Photo/Illutration A Japan Coast Guard patrol vessel searches for missing GSDF crew members near Miyakojima island in Okinawa Prefecture on April 7. (Tatsuya Shimada)

Parts of a crashed Ground Self-Defense Force helicopter were found off the coast of Miyakojima island in Okinawa Prefecture, but the 10 people aboard the aircraft remain missing, officials said April 7.

Patrol vessels of the 11th Regional Coast Guard Headquarters in Naha have discovered several floating objects, including a slide door bearing the words for “GSDF” and an unused folded emergency lifeboat with a serial number that matched the one carried by the missing UH-60JA multipurpose helicopter.

Other parts were apparently rotor blades and pieces from the front body of the aircraft, the officials said.

Some of the objects were shown to the media later in the day.

The helicopter disappeared in the late afternoon of April 6.

The Defense Ministry initially said the chopper went missing near the east coast of Ikemajima island.

But after analyzing radar information and the places where the floating objects were found, the ministry on April 7 said the helicopter likely crashed in waters southwest of Ikemajima island.

The ministry said the revision has not affected the ongoing search and rescue efforts.

“We will continue to do our utmost to search for the (crew),” Defense Minister Yasukazu Hamada said at a news conference on April 7.

A Coast Guard official said visual searches were limited on April 7 because of bad weather in the surrounding waters.

“We are searching by using every means possible, including radar, searchlights and infrared cameras,” the official said.

The GSDF has grounded all 40 of its UH-60JA helicopters.

The missing helicopter had just undergone a regular inspection from March 20 to 28 and completed a safety test flight, the ministry said.

Such inspections are conducted after every 50 flight hours.

“We determined that it was an aviation accident after comprehensively judging the situation,” Gen.

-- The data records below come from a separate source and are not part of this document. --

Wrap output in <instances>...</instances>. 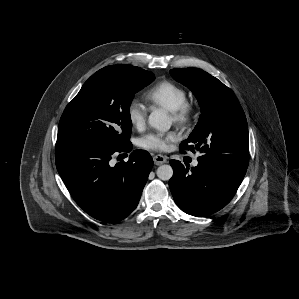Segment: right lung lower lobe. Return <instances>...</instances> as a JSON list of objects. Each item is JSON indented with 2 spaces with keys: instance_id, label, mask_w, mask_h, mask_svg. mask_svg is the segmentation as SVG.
<instances>
[{
  "instance_id": "right-lung-lower-lobe-1",
  "label": "right lung lower lobe",
  "mask_w": 299,
  "mask_h": 299,
  "mask_svg": "<svg viewBox=\"0 0 299 299\" xmlns=\"http://www.w3.org/2000/svg\"><path fill=\"white\" fill-rule=\"evenodd\" d=\"M129 142L116 150L56 144L57 170L76 203L90 216L115 223L138 205L153 166L151 155L135 150L128 162L112 166L113 156L130 152Z\"/></svg>"
}]
</instances>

Yasunori Morishita, the GSDF chief of staff, said at a news conference on the night of April 6.

The helicopter that day was being used by a team conducting aerial reconnaissance to check possible dispatch areas during emergencies.

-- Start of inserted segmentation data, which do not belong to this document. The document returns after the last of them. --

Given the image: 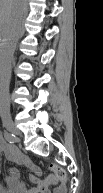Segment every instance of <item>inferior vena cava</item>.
Segmentation results:
<instances>
[{"label":"inferior vena cava","instance_id":"1","mask_svg":"<svg viewBox=\"0 0 103 193\" xmlns=\"http://www.w3.org/2000/svg\"><path fill=\"white\" fill-rule=\"evenodd\" d=\"M20 34V16L15 15L7 36L0 47V114L2 118H10L9 83L11 78V63Z\"/></svg>","mask_w":103,"mask_h":193}]
</instances>
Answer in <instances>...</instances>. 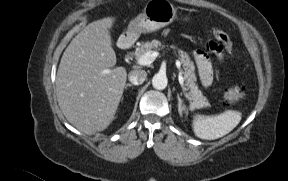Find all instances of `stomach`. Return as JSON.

Lt. Gen. Yuichi Sakamoto, head of the GSDF’s Eighth Division, and two other senior officers, including the division’s chief of staff, who is ranked No. 3, were aboard the helicopter, according to the Defense Ministry.

Sakamoto had been promoted to the post on March 30. The other two officers were also newly appointed.

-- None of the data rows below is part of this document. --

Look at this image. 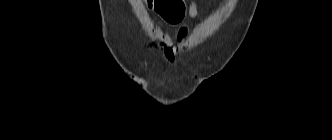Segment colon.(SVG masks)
Wrapping results in <instances>:
<instances>
[{
    "instance_id": "colon-1",
    "label": "colon",
    "mask_w": 332,
    "mask_h": 140,
    "mask_svg": "<svg viewBox=\"0 0 332 140\" xmlns=\"http://www.w3.org/2000/svg\"><path fill=\"white\" fill-rule=\"evenodd\" d=\"M147 4L166 21H178L185 14L184 0H147Z\"/></svg>"
}]
</instances>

The Eighth Division, which was in charge of the missing UH-60JA helicopter, is stationed at the GSDF Vice Camp Takayubaru in Kumamoto Prefecture.

Three personnel familiar with the topography of Miyakojima island were on board to explain the area to the senior officers, the ministry said.

The other crew members were two pilots and two maintenance personnel.

The helicopter took off from the Air SDF’s Miyakojima Sub Base at 3:46 p.m. on April 6, according to the ministry.

It was scheduled to return to the base at 5:05 p.m. after flying around Miyakojima island. But the helicopter vanished from radar while flying over waters north-northwest of Miyakojima island at 3:56 p.m.

All contact with the helicopter was lost, and the ministry said it did not receive a distress signal that would automatically be transmitted if a crew member had ejected from the aircraft.

The weather at the time of the accident was clear, with a south wind of about 25 kph. The waves in the area were about 1 meter high, according to the Japan Coast Guard.

The clouds were at a level that would not have affected the flight, the ministry said.